1. Seek Medical Assistance

“First and foremost, seek medical assistance if you are injured,” Cobos stresses.

“Medical care is necessary to ensure a full and complete recovery from any incident – especially when it involves a massive chemical explosion such as the one that occurred at the Watson Grinding facility,” he adds. “Moreover, such documentation is necessary if an individual will later seek to recover for bodily injuries such as hearing loss, bruising from falling, or impacts from debris.”

2. Photograph Damages

Next, Cobos advises that “Property owners should thoroughly document damage to their homes.
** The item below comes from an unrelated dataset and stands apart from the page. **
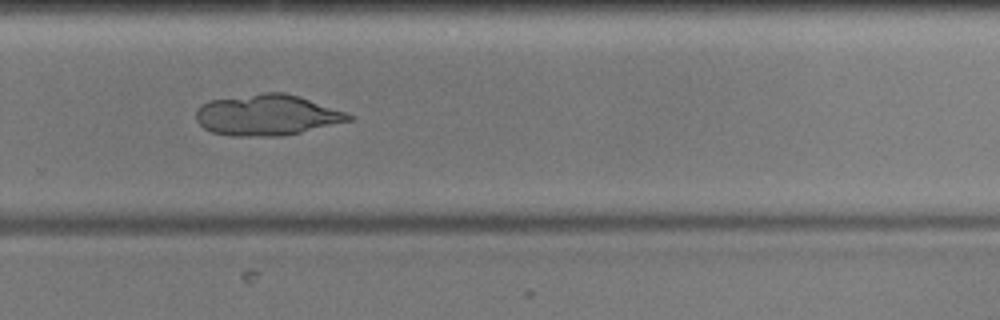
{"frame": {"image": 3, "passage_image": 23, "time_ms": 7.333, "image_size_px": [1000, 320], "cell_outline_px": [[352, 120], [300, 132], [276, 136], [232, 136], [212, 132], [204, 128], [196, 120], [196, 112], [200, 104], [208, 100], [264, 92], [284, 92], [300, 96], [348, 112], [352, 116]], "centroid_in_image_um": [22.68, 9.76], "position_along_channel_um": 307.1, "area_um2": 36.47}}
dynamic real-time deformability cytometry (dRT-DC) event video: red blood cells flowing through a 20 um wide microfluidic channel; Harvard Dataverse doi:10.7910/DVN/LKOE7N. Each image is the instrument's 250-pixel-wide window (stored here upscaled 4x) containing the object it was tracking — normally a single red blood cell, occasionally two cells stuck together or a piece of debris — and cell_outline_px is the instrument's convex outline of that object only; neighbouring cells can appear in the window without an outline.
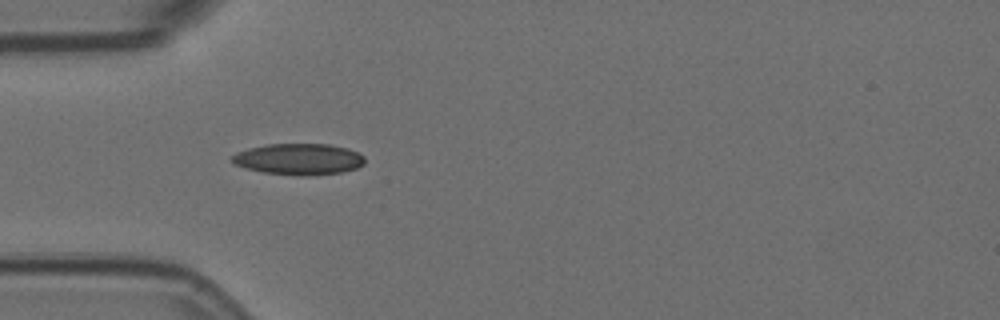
{"species": "Egyptian fruit bat (a non-hibernating species)", "species_latin": "Rousettus aegyptiacus", "temperature_condition": "room temperature", "stored_images_in_passage": 2, "camera_frame_rate_fps": 3000, "um_per_image_px": 0.085, "animal": {"sex": "female"}, "frame": {"image": 1, "passage_image": 1, "time_ms": 0.0, "image_size_px": [1000, 320], "cell_outline_px": [[364, 164], [356, 168], [340, 172], [308, 176], [300, 176], [264, 172], [244, 168], [228, 160], [236, 152], [248, 148], [268, 144], [328, 144], [348, 148], [360, 152], [364, 156]], "centroid_in_image_um": [25.39, 13.52], "position_along_channel_um": 59.6, "area_um2": 24.33}}
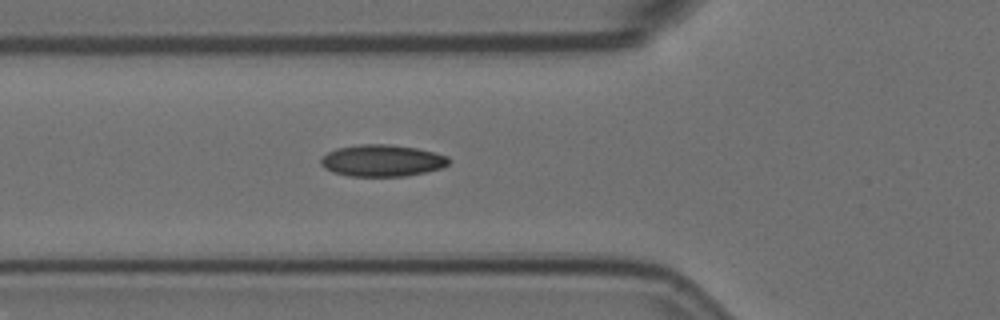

Homeowner’s insurance companies are particularly bad when it comes to mass claims from common events such as the explosion at the Watson Grinding facility.”
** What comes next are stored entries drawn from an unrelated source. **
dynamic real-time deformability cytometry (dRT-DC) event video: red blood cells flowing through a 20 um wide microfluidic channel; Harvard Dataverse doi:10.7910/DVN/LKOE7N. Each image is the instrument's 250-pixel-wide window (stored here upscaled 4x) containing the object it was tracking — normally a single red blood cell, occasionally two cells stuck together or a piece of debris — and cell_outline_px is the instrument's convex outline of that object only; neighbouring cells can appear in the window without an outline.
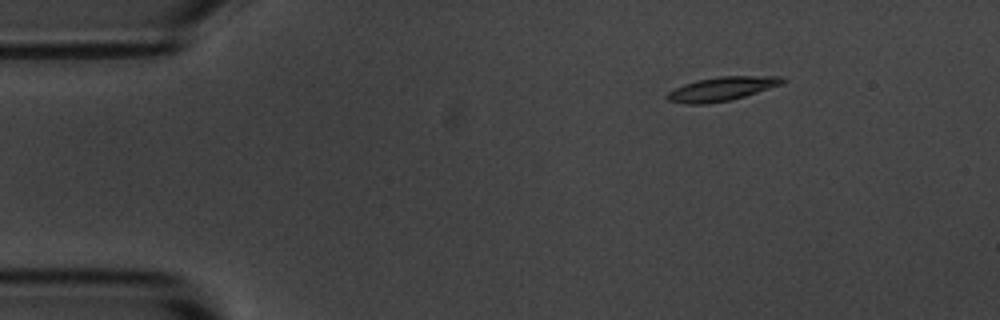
{"species": "common noctule bat (a hibernating species)", "species_latin": "Nyctalus noctula", "temperature_condition": "room temperature", "stored_images_in_passage": 6, "camera_frame_rate_fps": 3000, "um_per_image_px": 0.085, "animal": {"sex": "male", "body_mass_g": 20.1, "forearm_length_mm": 53.5}, "frame": {"image": 1, "passage_image": 3, "time_ms": 2.333, "image_size_px": [1000, 320], "cell_outline_px": [[788, 80], [780, 84], [744, 96], [728, 100], [708, 104], [684, 104], [668, 100], [664, 96], [668, 92], [684, 84], [696, 80], [720, 76], [780, 76]], "centroid_in_image_um": [61.3, 7.55], "position_along_channel_um": 23.7, "area_um2": 15.9}}
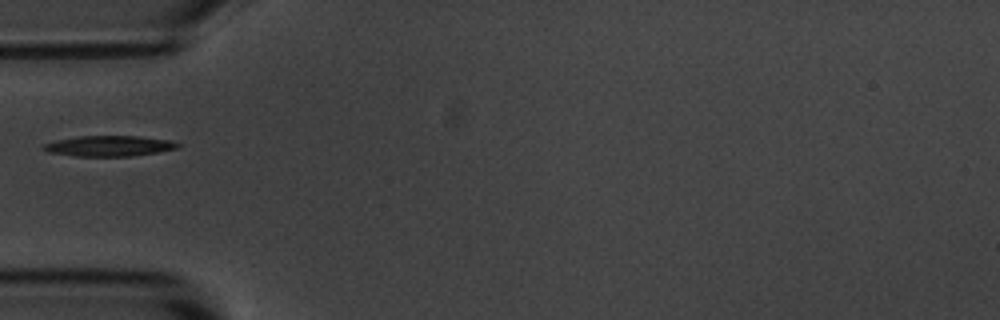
{"frame": {"image": 2, "passage_image": 5, "time_ms": 5.667, "image_size_px": [1000, 320], "cell_outline_px": [[180, 148], [132, 156], [76, 156], [48, 152], [44, 148], [44, 144], [56, 140], [80, 136], [140, 136], [172, 140], [180, 144]], "centroid_in_image_um": [9.34, 12.4], "position_along_channel_um": 75.7, "area_um2": 16.01}}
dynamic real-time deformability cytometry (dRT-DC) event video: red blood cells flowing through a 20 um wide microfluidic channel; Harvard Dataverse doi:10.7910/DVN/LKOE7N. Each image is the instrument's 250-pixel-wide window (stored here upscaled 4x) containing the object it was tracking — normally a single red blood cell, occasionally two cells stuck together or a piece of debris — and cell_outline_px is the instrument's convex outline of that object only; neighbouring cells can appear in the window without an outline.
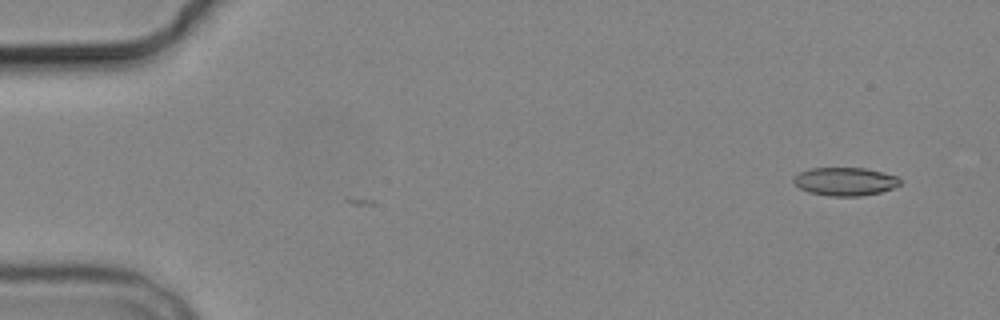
{"species": "common noctule bat (a hibernating species)", "species_latin": "Nyctalus noctula", "temperature_condition": "cold", "stored_images_in_passage": 5, "camera_frame_rate_fps": 3000, "um_per_image_px": 0.085, "animal": {"sex": "male", "body_mass_g": 19.2, "forearm_length_mm": 51.8}, "frame": {"image": 1, "passage_image": 1, "time_ms": 0.0, "image_size_px": [1000, 320], "cell_outline_px": [[900, 184], [892, 188], [880, 192], [860, 196], [828, 196], [808, 192], [800, 188], [792, 180], [800, 172], [808, 168], [864, 168], [896, 176], [900, 180]], "centroid_in_image_um": [71.8, 15.43], "position_along_channel_um": 13.2, "area_um2": 17.34}}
“These insurance companies know that the homeowners are vulnerable, and they seek to take advantage of such exposure. But insurance is not the only source of recovery. The Watson Grinding facility has liability insurance that will assist community members in picking up the pieces.”

To make a claim, however, a property owner should inspect their belongings and take pictures of any property items that have been damaged (e.g. dishes, electronics, glassware, automobiles, etc.). A property owner should survey their structure and document any cracks in the walls, caved-in roofs, or other issues affecting the structure or foundation of the property.

3. Seek Legal Help

Finally, “Consult a lawyer who specializes in explosion cases,” Cobos advises. “Explosions are unique types of cases with catastrophic and/or long-lasting damages – some can even last a lifetime. The legal cliché that ‘you may be entitled to recovery,’ is especially true in explosions such as this one, where there is a large corporation at fault and their action or inaction caused bodily harm or property damage to hundreds of innocent citizens.”

Getting Legal Help

Injuries caused by explosions fall under the umbrella of Personal Injury Law. Getting legal help may seem daunting, but you may be surprised at how much a lawyer can actually help in cases like this.

How do I know if I should talk to a lawyer?

If you suffered any degree of bodily injury or damage to your home or business as a result of the explosion, you should at least consult with a lawyer. Initial legal consultations for cases like this are always offered free of charge.

Ensure that you get a consultation and evaluation from a personal injury lawyer who specializes in explosion cases. Many lawyers will advertise that they cover explosion cases; however, few actually possess any experience handling complex cases like this.

Additionally, make sure that you consult with a personal injury lawyer who specializes in explosion cases in Houston / Harris County. Not only will that lawyer be able to give you better expectations during your consult, a lawyer’s court record in a particular jurisdiction has a strong influence in the outcome of future cases in that jurisdiction.

How much will it cost to hire an explosion lawyer?

Personal injury lawyers operate on a contingency fee basis. That means that you shouldn’t be paying anything out of your own pocket at any point in support of the case. The attorney only gets paid if he or she wins your case. If your lawyer wins, he or she typically takes 40% of the recovery.

You may balk at this percentage; however, there are many costs and risk associated with taking complex injury cases on a contingency basis. If you’ve suffered bodily injury, good attorneys will even cover the cost of you getting a full medical evaluation, lost wages from taking time off from work, and more. Attorneys eat those costs if they lose your case so it’s a pretty big risk on the lawyer’s part.

No matter how minor or major your injury or damages may seem, in cases that involve chemical explosions, it’s highly advisable that you seek expert legal advice as soon as possible.